"Grande parte do tráfico de combustível nos países do Sahel parece estar organizado informalmente", referiu um novo relatório sobre o tema lançado pela agência da Organização das Nações Unidas (ONU), o terceiro até agora este ano como parte de uma avaliação mais ampla da ameaça do crime organizado transnacional na região do Sahel.
A organização sublinhou, contudo, que "investigações recentes revelaram o envolvimento de grupos estruturados ligados a indivíduos proeminentes com interesses no setor da distribuição de combustíveis, instituições financeiras e funcionários responsáveis pelo cumprimento da lei corruptos".
O relatório apontou que os baixos preços na Argélia, Líbia e Nigéria, onde são subsidiados pelo Estado, são um dos mais importantes impulsionadores do tráfico de combustíveis no Sahel, já que estes podem ser contrabandeados através das fronteiras e vendidos pelo dobro do preço.
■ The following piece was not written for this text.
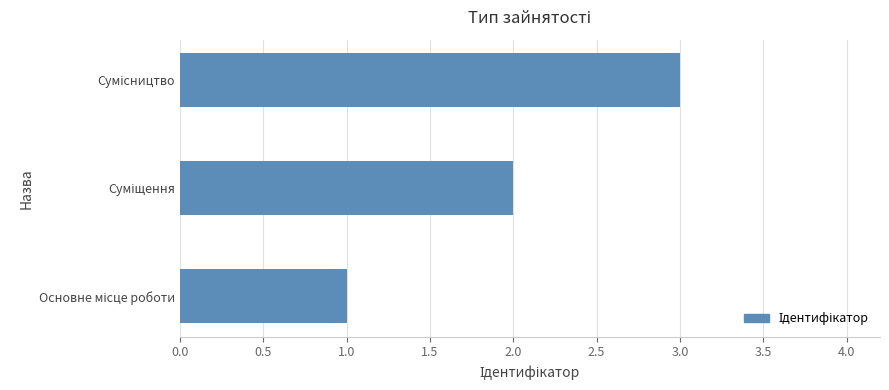

What is the greatest value displayed?

3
"O facto de o combustível ser mais barato torna a população bastante favorável a este tipo de prática" e a sua prática "tem um efeito desastroso no Estado de direito e na perceção das instituições pela população local", sublinhou o responsável de investigação para a África Ocidental e Central do UNODC, François Patuel, citado pela agência espanhola Efe.
"É um motor de corrupção, lavagem de dinheiro e cria perdas económicas consideráveis nos países da região", acrescentou Patuel.
De acordo com o relatório, existem quatro grandes fluxos de tráfico de combustível nos países do Sahel: da Nigéria através do Benim para o Burkina Faso e Mali, da Nigéria através do Níger para o Mali, da Argélia para o Mali e da Líbia para o Níger e para o Chade.
Este comércio ilícito é realizado de diferentes formas: utilizando grandes camiões de 10 toneladas de forma organizada, em motos e outros veículos fora de estrada de forma desorganizada (denominados de "formigas") ou através de revendedores registados e traficantes profissionais.
Segundo Patuel, embora o tráfico feito por "formigas" não tenha "necessariamente muito impacto na região", há os "grandes criminosos organizados que usam o tráfico de combustível para, por exemplo, lavar o dinheiro do tráfico de drogas".
Da mesma forma, as investigações do UNODC mostraram um envolvimento do setor bancário com "indivíduos dentro de instituições financeiras que facilitam a abertura de contas para traficantes", revelou o especialista.
Além disso, "a gasolina e o gasóleo baratos também alimentam as atividades de grupos armados ilegais, incluindo grupos considerados 'terroristas' pela comunidade internacional", acrescentou o relatório, referindo-se a organizações ligadas à Al-Qaida.
Reprimir o contrabando de combustíveis no Sahel, uma região com altas taxas de emprego informal, "pode ter sérias consequências para o bem-estar da população", mas esse tráfico ilegal "acarreta perdas fiscais consideráveis para países com orçamentos já limitados e alimenta a corrupção", concluiu o UNODC.